● EXERCISE DETAILS
A line belongs in the answer only if it contains the word "segmentation"; copy every such line from the listing below.

● EXERCISE INPUTS

%%

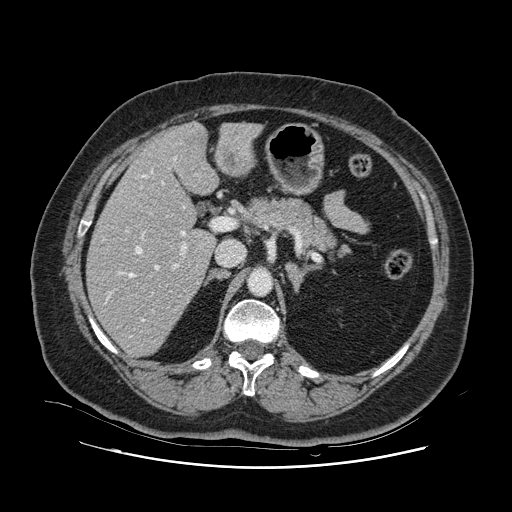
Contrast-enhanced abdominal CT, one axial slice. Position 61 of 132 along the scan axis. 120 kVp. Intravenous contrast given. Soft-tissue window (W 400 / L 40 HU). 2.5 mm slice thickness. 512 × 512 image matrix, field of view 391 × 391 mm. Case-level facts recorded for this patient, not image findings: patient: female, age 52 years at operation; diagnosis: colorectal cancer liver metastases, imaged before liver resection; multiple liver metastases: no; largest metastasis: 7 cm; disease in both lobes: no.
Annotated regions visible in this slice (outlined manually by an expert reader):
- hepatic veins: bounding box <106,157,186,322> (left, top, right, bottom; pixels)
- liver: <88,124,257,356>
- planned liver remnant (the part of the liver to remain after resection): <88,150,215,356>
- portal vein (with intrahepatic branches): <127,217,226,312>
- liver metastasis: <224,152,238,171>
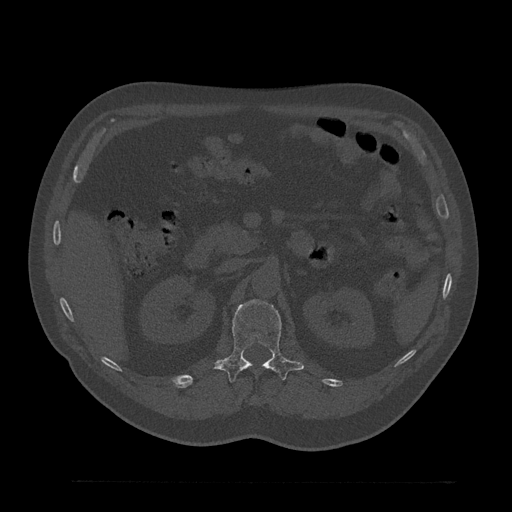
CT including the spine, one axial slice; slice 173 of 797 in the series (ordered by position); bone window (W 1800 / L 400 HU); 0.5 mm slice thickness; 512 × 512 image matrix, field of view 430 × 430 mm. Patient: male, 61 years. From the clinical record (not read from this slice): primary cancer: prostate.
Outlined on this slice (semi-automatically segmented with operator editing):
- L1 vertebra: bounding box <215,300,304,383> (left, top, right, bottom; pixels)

%%
%%

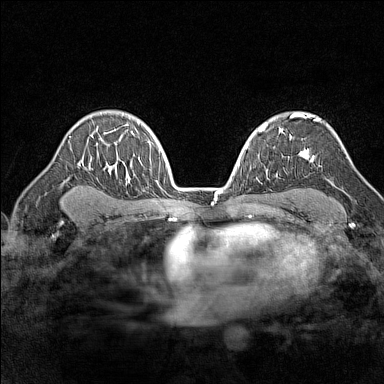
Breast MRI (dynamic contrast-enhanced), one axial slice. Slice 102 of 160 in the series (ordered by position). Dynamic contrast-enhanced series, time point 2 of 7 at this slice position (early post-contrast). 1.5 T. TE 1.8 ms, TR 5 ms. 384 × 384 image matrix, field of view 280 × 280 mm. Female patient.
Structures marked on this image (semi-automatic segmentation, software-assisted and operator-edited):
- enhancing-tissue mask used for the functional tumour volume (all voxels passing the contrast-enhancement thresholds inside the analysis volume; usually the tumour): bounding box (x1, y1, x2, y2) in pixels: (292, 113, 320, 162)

%%
%%

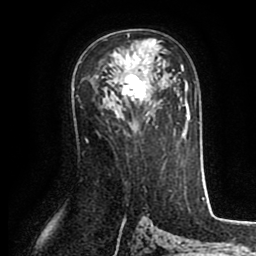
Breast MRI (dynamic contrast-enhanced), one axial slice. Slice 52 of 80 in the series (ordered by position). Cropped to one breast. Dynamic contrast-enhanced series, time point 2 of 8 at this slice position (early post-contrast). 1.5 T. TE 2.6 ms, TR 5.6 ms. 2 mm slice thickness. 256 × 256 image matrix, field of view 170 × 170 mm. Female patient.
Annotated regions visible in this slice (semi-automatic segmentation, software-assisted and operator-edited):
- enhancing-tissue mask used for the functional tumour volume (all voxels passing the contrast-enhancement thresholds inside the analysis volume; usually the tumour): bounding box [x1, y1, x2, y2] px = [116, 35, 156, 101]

%%

● REPLY TO THE TASK
Structures marked on this image (semi-automatic segmentation, software-assisted and operator-edited):
Annotated regions visible in this slice (semi-automatic segmentation, software-assisted and operator-edited):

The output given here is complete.